G. K.’s Weekly, 11 de abril de 1925    

   Quando os políticos rebaixam-se à questão da Igreja, até os jornalistas podem aspirar a isso. Sir William Joynson-Hicks, o Secretário de Assuntos Domésticos do atual governo, tem dirigido alguns comentários à uma multidão no Albert Hall; comentários sobre os quais preferiria comentar nesta coluna puramente pessoal. Pois nesta coluna, sou mais um colaborador do que um editor. Eu não comprometo nenhum dos meus colegas ou aliados nesta iniciativa com o que é, afinal de contas, um assunto da responsabilidade do indivíduo (altos aplausos protestantes, do Albert Hall).

O Secretário teria dito: “Não queremos interferência sacerdotal, não pedimos nenhum purgatório e não nos submeteremos a nenhum confessionário obrigatório”. A última cláusula desta declaração é especialmente um grande alívio para as nossas mentes. Não veremos mais nas ruas um policial agarrando um homem pelo seu colarinho e arrastando-o para o confessionário mais próximo. O nosso amor pela liberdade não ficará mais indignado com a sinistra caravana de camburões[2] carregando sua gangue diária de penitentes obrigatórios à Catedral de Westminster. Os principais pecadores sociais dos nossos tempos não serão mais vestidos à força em lençóis brancos e levados à porta do padre sob a ponta da lança. Tudo isso deve ser alterado agora; a confissão auricular não faz mais parte da Constituição Britânica, a ser aplicada com baionetas fixas. Deve ser deixada livremente à escolha e até mesmo ao capricho dos indivíduos, como todas as outras questões de opinião num Estado verdadeiramente moderno. Deve ser tão voluntária quanto a frequência a um determinado de escola pública é para os filhos dos pobres. Deve ser deixada tão livremente à escolha individual quanto a escolha de um plano de saúde para as classes trabalhadoras. Significa estar tão fora da lei quanto uma teoria médica específica sobre o poder curativo da varíola bovina. Deve ser tão completamente voluntário como a educação num estado moderno. Deve ser tão completamente livre como o serviço militar numa guerra moderna. O governo não sonhará mais em forçar um homem livre a confessar os seus pecados mais do que em forçá-lo a pagar os seus empregados ou a vacinar os seus filhos. Independentemente do que pensemos sobre aquele progresso protestante que conduziu ao estado moderno, todos sabemos, ao menos, que o estado moderno abandonou a ideia de compulsão em todos os departamentos. Alguns até duvidaram que estabeleceríamos a Lei Seca.

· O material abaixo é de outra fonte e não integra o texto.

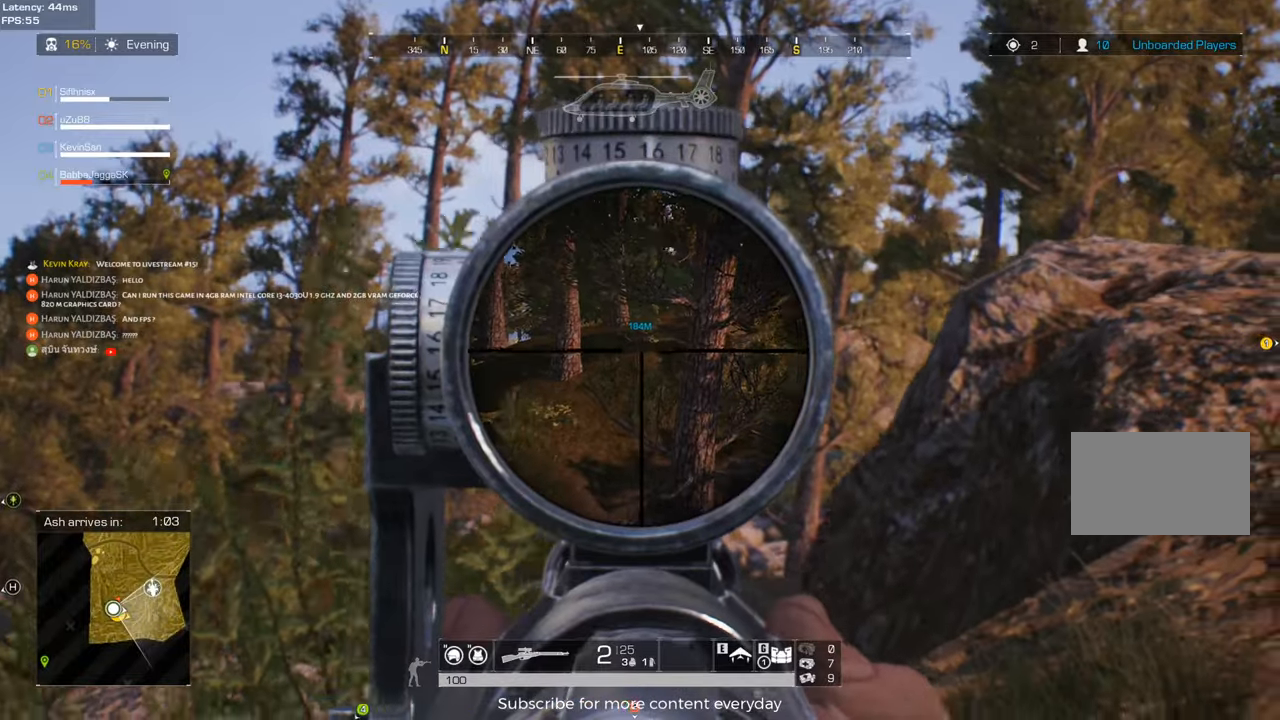
{"keys": ["a", "w"], "mouse": [], "events": [[50, "mouse_right", "up"], [133, "a", "down"], [183, "d", "up"], [183, "s", "up"], [467, "w", "down"]]}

Mas a passagem que me interessa, até mais do que a revogação de todas as Leis de Coerção que até agora impuseram o confessionário ao povo inglês, é a frase singular que me vem antes disso. Ponho de lado a frase “não queremos interferência sacerdotal” por ser um pouco fraca demais para conter muitos fios de pensamento; todavia, faço uma pausa na notável frase “não pedimos nenhum purgatório”. Não faço esta pausa meramente pela óbvia irreverência sobre o homem que foi além e se saiu pior, nem sequer pergunto a Sir William do que é que ele se sente tão seguro de que não precisará de nenhum estágio de transição. A inferência estritamente lógica, de um homem que não precisa de purgatório, é que ele não tem nada para ser eliminado ou que não deseja que nada seja eliminado, mas essas especulações espirituais não são da nossa conta. O que me interessa não é o estritamente religioso ou teológico, mas a atitude geralmente filosófica e lógica implícita em dizer aquelas estranhas palavras: “não pedimos nenhum purgatório”. Refiro-me à atitude, não tanto em relação à verdade teológica, mas em relação a qualquer verdade; à própria ideia de verdade. Parece implicar que quando Sir William chegar aos portões do Outro Mundo, São Pedro ou algum anjo bem treinado lhe dirá em voz ligeiramente baixa, à maneira de um mordomo bem-treinado: “O senhor exigiria um purgatório?”. Talvez um paralelo possa ser o ponto.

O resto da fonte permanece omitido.